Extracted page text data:

★ ★ ★ ★ ★ ★ ★

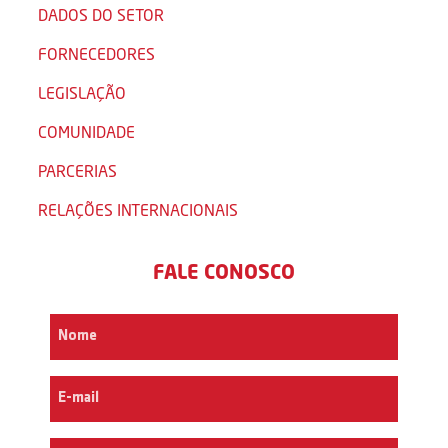
DADOS DO SETOR
FORNECEDORES
LEGISLAÇÃO
COMUNIDADE
PARCERIAS
RELAÇÕES INTERNACIONAIS
FALE CONOSCO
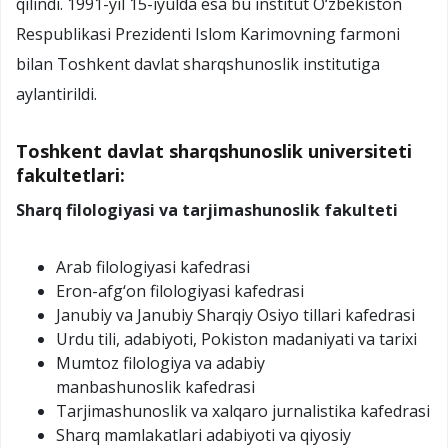
qilindi. 1991-yil 15-iyulda esa bu institut O‘zbekiston
Respublikasi Prezidenti Islom Karimovning farmoni
bilan Toshkent davlat sharqshunoslik institutiga
aylantirildi.
Toshkent davlat sharqshunoslik universiteti
fakultetlari:
Sharq filologiyasi va tarjimashunoslik fakulteti
Arab filologiyasi kafedrasi
Eron-afg‘on filologiyasi kafedrasi
Janubiy va Janubiy Sharqiy Osiyo tillari kafedrasi
Urdu tili, adabiyoti, Pokiston madaniyati va tarixi
Mumtoz filologiya va adabiy
manbashunoslik kafedrasi
Tarjimashunoslik va xalqaro jurnalistika kafedrasi
Sharq mamlakatlari adabiyoti va qiyosiy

★ ★ ★ ★ ★ ★ ★

* **PROBLEM REQUIREMENTS**: Your task is to find each line in the entries that contains the string "Toshkent" and copy it.

* **SOLVED PROBLEM**:
bilan Toshkent davlat sharqshunoslik institutiga
Toshkent davlat sharqshunoslik universiteti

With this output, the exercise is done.